**Records for this task:**
----------
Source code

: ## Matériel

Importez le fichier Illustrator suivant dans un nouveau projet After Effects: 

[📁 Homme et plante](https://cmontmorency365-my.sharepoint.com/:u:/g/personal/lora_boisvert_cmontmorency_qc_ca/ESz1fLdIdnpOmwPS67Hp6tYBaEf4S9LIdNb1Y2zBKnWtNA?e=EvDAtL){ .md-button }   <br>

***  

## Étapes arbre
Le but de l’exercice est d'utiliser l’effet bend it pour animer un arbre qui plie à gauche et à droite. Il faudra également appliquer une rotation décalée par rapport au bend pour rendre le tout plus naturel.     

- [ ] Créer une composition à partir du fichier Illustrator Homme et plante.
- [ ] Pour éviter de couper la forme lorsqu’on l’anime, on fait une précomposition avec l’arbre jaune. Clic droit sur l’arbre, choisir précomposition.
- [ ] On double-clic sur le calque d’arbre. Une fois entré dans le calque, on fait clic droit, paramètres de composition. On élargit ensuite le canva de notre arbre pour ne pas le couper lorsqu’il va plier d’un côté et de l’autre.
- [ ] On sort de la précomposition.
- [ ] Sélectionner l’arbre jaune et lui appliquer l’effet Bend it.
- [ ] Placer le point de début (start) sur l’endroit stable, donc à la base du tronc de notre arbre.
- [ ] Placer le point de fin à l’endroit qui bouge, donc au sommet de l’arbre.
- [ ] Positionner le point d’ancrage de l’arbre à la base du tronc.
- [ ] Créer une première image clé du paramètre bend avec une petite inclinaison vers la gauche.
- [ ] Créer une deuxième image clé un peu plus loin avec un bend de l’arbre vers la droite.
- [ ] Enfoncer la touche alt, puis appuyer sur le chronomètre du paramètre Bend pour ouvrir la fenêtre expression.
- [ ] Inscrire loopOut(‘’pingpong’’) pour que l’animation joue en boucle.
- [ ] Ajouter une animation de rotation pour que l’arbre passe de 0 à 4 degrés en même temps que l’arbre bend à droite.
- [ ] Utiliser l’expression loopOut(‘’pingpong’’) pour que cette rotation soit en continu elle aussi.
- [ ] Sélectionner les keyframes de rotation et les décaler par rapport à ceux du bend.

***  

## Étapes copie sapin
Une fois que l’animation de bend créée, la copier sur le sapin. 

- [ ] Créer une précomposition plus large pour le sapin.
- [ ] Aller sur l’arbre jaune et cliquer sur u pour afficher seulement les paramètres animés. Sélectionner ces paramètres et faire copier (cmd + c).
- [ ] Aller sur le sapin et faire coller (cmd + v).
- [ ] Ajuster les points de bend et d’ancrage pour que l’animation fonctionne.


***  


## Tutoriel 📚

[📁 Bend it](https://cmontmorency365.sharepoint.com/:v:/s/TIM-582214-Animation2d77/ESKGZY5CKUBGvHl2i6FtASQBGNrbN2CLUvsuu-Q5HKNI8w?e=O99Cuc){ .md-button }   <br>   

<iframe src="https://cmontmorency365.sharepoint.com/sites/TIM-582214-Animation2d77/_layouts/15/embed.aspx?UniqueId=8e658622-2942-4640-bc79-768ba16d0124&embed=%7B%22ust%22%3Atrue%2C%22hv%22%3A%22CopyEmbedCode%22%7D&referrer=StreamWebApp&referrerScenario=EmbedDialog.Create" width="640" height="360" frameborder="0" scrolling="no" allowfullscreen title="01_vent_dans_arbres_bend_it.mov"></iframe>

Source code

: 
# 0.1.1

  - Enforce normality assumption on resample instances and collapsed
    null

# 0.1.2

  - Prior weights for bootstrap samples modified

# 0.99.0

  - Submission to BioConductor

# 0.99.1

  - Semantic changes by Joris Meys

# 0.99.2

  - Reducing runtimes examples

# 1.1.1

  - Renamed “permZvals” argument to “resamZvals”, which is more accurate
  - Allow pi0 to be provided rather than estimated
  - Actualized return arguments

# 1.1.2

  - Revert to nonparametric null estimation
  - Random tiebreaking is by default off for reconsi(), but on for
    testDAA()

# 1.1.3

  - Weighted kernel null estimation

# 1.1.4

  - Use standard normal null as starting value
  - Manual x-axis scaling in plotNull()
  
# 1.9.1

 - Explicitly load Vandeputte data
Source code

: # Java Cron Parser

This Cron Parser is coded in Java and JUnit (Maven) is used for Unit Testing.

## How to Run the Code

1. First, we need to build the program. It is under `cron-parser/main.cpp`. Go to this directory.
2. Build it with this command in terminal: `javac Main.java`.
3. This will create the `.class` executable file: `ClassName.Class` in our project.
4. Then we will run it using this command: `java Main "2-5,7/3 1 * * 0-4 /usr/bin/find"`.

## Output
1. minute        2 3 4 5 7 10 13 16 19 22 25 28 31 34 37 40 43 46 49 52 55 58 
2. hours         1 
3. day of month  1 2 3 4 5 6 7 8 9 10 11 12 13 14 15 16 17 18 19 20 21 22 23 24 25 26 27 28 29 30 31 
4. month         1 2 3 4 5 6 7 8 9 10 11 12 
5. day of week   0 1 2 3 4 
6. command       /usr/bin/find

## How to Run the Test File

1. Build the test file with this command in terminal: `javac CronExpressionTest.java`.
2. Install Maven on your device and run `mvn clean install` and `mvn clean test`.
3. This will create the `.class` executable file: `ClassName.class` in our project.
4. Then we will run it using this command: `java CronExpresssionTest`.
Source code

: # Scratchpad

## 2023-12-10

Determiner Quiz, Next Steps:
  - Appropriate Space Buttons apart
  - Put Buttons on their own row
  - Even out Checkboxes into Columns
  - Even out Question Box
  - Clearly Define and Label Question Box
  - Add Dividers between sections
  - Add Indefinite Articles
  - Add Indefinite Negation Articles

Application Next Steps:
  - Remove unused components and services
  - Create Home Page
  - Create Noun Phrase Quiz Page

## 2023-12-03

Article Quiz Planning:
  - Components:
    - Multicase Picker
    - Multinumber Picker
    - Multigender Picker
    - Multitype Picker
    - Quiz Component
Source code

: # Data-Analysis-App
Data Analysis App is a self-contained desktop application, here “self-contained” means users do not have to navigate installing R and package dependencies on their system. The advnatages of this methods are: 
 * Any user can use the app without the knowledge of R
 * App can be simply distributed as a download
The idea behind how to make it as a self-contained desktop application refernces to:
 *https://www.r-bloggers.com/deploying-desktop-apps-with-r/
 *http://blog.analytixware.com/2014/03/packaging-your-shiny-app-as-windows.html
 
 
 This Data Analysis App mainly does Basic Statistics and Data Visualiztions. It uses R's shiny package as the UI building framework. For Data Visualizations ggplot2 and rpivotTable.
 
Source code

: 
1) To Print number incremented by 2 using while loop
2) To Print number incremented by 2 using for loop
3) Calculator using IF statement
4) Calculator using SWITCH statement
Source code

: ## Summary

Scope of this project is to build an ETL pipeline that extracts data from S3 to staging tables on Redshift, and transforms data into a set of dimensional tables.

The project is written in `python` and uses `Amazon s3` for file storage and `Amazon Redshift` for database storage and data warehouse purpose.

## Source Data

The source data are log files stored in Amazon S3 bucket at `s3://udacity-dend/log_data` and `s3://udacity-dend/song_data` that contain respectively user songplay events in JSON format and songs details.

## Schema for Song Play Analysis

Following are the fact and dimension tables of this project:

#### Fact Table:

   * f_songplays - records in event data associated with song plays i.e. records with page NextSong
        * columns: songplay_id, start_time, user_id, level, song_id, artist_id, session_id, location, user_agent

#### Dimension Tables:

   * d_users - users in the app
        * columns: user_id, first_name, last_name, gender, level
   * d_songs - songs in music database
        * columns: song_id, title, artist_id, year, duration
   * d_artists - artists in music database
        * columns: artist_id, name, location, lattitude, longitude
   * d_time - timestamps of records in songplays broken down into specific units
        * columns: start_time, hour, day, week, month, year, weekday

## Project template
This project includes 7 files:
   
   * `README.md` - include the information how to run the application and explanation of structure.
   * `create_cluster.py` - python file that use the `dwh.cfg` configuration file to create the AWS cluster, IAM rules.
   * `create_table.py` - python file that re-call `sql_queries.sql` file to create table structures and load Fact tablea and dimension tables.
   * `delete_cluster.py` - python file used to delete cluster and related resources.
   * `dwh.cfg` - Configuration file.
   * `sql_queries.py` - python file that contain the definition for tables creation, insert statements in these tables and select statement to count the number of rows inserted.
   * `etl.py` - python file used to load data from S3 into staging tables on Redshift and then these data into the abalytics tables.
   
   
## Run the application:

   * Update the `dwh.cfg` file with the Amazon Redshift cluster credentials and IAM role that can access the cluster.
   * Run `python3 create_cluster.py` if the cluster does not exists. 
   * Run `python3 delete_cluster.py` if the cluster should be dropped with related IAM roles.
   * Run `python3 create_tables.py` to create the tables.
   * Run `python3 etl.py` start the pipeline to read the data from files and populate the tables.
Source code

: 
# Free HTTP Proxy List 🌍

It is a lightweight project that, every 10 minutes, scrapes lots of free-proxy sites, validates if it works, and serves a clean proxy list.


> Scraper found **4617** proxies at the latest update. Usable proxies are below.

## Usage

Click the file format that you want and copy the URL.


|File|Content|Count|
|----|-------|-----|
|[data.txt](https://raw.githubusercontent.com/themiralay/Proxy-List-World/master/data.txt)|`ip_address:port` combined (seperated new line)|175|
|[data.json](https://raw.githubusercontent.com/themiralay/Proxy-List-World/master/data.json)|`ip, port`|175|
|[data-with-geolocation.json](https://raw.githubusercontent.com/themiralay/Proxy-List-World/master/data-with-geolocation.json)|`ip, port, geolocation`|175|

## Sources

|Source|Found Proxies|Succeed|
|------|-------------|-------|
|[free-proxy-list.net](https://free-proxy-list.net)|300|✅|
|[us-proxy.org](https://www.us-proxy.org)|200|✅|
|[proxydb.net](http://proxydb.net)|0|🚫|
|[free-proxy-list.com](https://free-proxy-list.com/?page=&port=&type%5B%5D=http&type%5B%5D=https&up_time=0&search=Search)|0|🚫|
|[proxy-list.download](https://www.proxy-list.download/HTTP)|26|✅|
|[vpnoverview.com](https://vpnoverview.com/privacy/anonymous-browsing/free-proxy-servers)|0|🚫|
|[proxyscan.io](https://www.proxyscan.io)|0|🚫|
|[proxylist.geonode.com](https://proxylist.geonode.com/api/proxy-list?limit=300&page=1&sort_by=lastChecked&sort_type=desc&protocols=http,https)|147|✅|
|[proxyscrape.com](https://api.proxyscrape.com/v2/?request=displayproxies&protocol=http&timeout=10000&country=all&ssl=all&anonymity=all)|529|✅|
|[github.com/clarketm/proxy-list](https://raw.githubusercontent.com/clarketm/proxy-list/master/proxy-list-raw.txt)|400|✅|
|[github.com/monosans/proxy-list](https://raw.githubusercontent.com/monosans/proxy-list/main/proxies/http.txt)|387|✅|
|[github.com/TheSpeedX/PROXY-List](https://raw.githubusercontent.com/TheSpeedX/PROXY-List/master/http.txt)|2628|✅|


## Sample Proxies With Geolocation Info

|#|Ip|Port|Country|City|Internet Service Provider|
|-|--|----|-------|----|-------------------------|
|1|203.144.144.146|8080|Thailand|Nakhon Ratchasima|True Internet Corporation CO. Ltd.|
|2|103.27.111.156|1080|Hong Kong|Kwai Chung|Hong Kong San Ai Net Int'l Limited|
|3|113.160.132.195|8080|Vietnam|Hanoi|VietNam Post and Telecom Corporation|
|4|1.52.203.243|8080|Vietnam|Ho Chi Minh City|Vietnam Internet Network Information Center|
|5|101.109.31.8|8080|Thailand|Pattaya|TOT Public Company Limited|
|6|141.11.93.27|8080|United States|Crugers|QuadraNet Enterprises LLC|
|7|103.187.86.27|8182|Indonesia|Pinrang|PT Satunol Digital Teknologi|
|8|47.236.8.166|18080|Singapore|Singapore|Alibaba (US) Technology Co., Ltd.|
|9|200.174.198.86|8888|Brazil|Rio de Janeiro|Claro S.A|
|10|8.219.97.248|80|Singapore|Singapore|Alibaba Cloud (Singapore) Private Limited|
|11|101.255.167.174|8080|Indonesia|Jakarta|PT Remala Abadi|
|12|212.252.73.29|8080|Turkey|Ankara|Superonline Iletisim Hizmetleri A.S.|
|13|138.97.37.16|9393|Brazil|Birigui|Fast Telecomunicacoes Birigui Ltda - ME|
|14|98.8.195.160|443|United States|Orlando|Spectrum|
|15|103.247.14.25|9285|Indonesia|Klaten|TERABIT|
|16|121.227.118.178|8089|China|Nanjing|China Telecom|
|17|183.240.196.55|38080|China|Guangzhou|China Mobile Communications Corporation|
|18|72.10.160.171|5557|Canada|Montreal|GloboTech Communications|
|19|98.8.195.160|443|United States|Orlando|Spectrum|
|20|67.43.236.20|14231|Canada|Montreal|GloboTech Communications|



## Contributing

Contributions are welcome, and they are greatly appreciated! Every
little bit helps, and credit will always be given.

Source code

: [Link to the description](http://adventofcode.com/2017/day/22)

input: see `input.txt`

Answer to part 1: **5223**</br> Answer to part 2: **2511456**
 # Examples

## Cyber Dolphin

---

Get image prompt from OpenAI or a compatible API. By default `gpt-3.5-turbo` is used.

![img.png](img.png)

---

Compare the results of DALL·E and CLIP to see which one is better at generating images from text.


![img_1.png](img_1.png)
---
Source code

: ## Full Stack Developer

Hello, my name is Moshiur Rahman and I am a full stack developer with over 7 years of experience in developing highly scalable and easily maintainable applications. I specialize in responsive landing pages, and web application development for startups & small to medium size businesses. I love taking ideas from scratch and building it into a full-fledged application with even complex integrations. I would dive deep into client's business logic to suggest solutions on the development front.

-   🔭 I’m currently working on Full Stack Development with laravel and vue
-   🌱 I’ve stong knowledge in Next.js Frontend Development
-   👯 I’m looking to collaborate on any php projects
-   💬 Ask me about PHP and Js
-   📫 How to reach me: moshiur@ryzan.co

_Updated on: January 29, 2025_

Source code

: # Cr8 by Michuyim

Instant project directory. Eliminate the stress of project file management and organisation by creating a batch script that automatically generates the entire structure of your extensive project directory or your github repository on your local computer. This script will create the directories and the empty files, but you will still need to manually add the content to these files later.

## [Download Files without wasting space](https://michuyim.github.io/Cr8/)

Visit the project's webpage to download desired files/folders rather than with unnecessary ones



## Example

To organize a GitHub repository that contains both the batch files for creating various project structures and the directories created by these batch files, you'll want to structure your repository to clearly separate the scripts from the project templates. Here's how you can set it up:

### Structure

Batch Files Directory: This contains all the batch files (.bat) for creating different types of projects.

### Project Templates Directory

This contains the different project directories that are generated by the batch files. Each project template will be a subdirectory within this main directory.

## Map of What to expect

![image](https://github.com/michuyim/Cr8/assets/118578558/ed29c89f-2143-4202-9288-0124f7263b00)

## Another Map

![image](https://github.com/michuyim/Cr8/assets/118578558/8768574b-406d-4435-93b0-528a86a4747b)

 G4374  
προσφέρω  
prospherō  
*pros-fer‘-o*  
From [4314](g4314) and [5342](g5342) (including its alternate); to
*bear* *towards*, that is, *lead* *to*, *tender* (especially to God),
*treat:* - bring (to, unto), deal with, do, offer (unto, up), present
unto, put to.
----------
**Instructions for the task:** Reproduce exactly the lines that run from the start of the records to the line with "- [ ] Créer une première", both included.

**Solution:**
Source code

: ## Matériel

Importez le fichier Illustrator suivant dans un nouveau projet After Effects: 

[📁 Homme et plante](https://cmontmorency365-my.sharepoint.com/:u:/g/personal/lora_boisvert_cmontmorency_qc_ca/ESz1fLdIdnpOmwPS67Hp6tYBaEf4S9LIdNb1Y2zBKnWtNA?e=EvDAtL){ .md-button }   <br>

***  

## Étapes arbre
Le but de l’exercice est d'utiliser l’effet bend it pour animer un arbre qui plie à gauche et à droite. Il faudra également appliquer une rotation décalée par rapport au bend pour rendre le tout plus naturel.     

- [ ] Créer une composition à partir du fichier Illustrator Homme et plante.
- [ ] Pour éviter de couper la forme lorsqu’on l’anime, on fait une précomposition avec l’arbre jaune. Clic droit sur l’arbre, choisir précomposition.
- [ ] On double-clic sur le calque d’arbre. Une fois entré dans le calque, on fait clic droit, paramètres de composition. On élargit ensuite le canva de notre arbre pour ne pas le couper lorsqu’il va plier d’un côté et de l’autre.
- [ ] On sort de la précomposition.
- [ ] Sélectionner l’arbre jaune et lui appliquer l’effet Bend it.
- [ ] Placer le point de début (start) sur l’endroit stable, donc à la base du tronc de notre arbre.
- [ ] Placer le point de fin à l’endroit qui bouge, donc au sommet de l’arbre.
- [ ] Positionner le point d’ancrage de l’arbre à la base du tronc.
- [ ] Créer une première image clé du paramètre bend avec une petite inclinaison vers la gauche.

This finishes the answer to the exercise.